Final Year Project

Author James Byrne
Supervisor: Julie Berndsen
LexiGrow Web App

Folders

data - contains data used and created at various steps
data_collection - contains python scripts related to collecting the data
data_preparation - contains various python scripts for data preparation
models - contain any models used
word_difficulty_classifier - contains jupyter notebooks and python scripts that evaluate a range of different classifiers on different data sets, creates the best classifier and evaluates that classifier on the Twinword Data set
Context2Vec - containes altered scripts from the original author
website contains the django and react web app

Requirements

Python 3.7.3
Ensure to have the google news word2vec model with 300 hidden units - for further information https://code.google.com/archive/p/word2vec/
Ensure to have the UkWac pre-trained model - download
Install all requirements in requirements.txt file

pip install -r requirements.txt

For the LexiGrow Web App, an additional requirements.txt file is in the website directiory and must be installed
To run data collection script a Reddit API access is required and further information can be found on https://www.reddit.com/wiki/api#wiki_reddit_api_access
To obtain collect twinword data, a Twinword API key is necessary and can be obtained from https://www.twinword.com/api/language-scoring.php
Ensure that yarn is installed for the website
Install all packages in yarn in the website/frontend section

LexiGrow Web App

This contains the LexiGrow web app made using django and react. To run locally follow the Run steps below.

Requirements

Install additional requirements.txt file found in website directory.
Ensure that the word2vec path on line 5 in website/lexigrow/components/word2vec.py points to the Google News Word2Vec Model.
Ensure that the context2vec path on line 13 in website/lexigrow/components/context2vec/context2vec.py points to the UkWac Context2Vec pre-trained model mentioned above.
Ensure that the word difficulty classifier path on line 30 in website/lexigrow/components/word_dfficulty_classifier_wrapper.py points to the word difficulty classifier
Ensure that yarn is installed for the website
Install all packages in yarn in the website/frontend section

Run

Steps to run LexiGrow locally

From within the website folder execute the following commands

python3 manage.py collectstatic
python3 manage.py runserver

Add Similar Words based on meaning by Word2Vec

In the website/lexigrow/components/word2vec.py uncomment the 5th line
In the website/frontend/src/components/TabsMain.js uncomment the 143rd to the 145th line

Additional Notes

Postgresql was used in the production version of LexiGrow, for ease of portability, sqlite is used in this repository.

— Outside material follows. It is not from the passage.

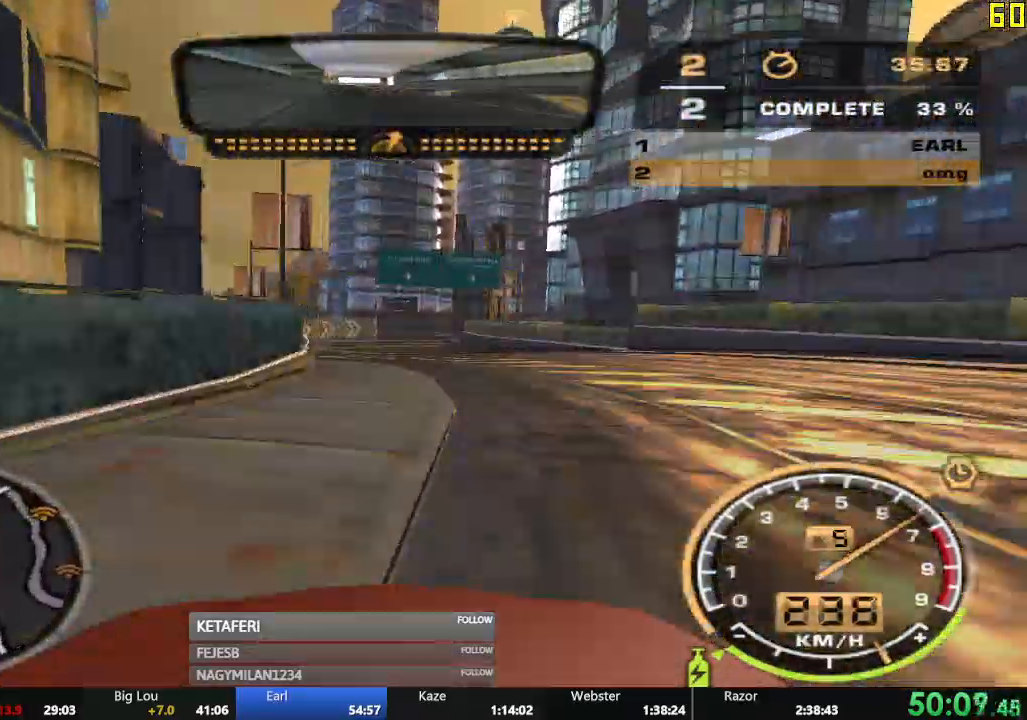
{"buttons": ["R2"], "left_stick": "right", "events": [[133, "left_stick", "center"], [300, "left_stick", "right"]]}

Data Collection and Preparation

This section involves all of the steps to prepare the data. However, this is not required since the data has already been processed and is included in the repository.

Data Collection

This script collects data from the reddit for specified subreddits. Any optional arguments have default parameters. The data for each subreddit is stored in a json file in the output_foler_path.

Requirements:

Reddit API access
A text file with each subreddit that you want to collect data from on a new line (default file in data/subreddit_list.txt)

Run

From the project root directiory run the following command from terminal. Replace reddit_client_secret, reddit_client_id and reddit_user_agent with their corresponding values

python3 data_collection/reddit_data.py reddit_client_secret reddit_client_id reddit_user_agent

Argument Information

usage: reddit_data.py [-h] [--subreddit_names_file SUBREDDIT_NAMES_FILE]
                      [--output_foler_path OUTPUT_FOLER_PATH]
                      [--word_num WORD_NUM] [--max_comments MAX_COMMENTS]
                      reddit_client_secret reddit_client_id reddit_user_agent
                      
positional arguments:
  reddit_client_secret  Reddit API client secret
  reddit_client_id      User Agent for reddit API
  reddit_user_agent     reddit user agent for reddit API

optional arguments:
  -h, --help            show this help message and exit
  --subreddit_names_file SUBREDDIT_NAMES_FILE
                        path to text file containing the subreddits to collect
                        data from. Each subreddit on a new line
  --output_foler_path OUTPUT_FOLER_PATH
                        path of folder to save output files
  --word_num WORD_NUM   minimum number of words per subreddit
  --max_comments MAX_COMMENTS
                        maximum number of comments per subreddit post

Reddit Main Data Preprocessing

This processing steps achieve the common steps for the Word Difficuly Classifier and the Context2Vec Model. It also performs the additional steps for the Word Difficuly Classifier. It outputs the sentences at each preprocessing stage to a json file for each subreddit.

Requirements:

Collected Reddit Data
google news word2vec model with 300 hidden units - for further information https://code.google.com/archive/p/word2vec/

Run

From the project root directiory run the following command from terminal

python3 data_preparation/data_preprocessing.py

Argument Information

usage: data_preprocessing.py [-h]
                             [--reddit_collected_path REDDIT_COLLECTED_PATH]
                             [--processed_reddit_path PROCESSED_REDDIT_PATH]
                             [--word2vec_model_path WORD2VEC_MODEL_PATH]

optional arguments:
  -h, --help            show this help message and exit
  --reddit_collected_path REDDIT_COLLECTED_PATH
                        path to folder with originally collected reddit data
  --processed_reddit_path PROCESSED_REDDIT_PATH
                        output path for processed reddit files
  --word2vec_model_path WORD2VEC_MODEL_PATH
                        Path to Word2Vec model used for

CEFR

This file converts the cefr levels to CEFR minimum levels for each word outlined in the report, it outputs the results in a new file.

Requirements

cefr.json

Run

From the project root directiory run the following command from terminal

python3 data_preparation/cefr.py

Argument Information

usage: cefr.py [-h] [--cefr_path CEFR_PATH]
               [--cefr_output_path CEFR_OUTPUT_PATH]

optional arguments:
  -h, --help            show this help message and exit
  --cefr_path CEFR_PATH
                        path_to_cefr
  --cefr_output_path CEFR_OUTPUT_PATH
                        output path for cefr json file

Twinword Data

This script collects data from twinword API to evaluate the performance of the word difficulty model. It creates two files, one with the twinword scores for the words in the Oxford 5000 data set and another with words not in that data set.

Requirements

Twinword API access

Run

From the project root directiory run the following command from terminal. Replace twinword_api_key with the key.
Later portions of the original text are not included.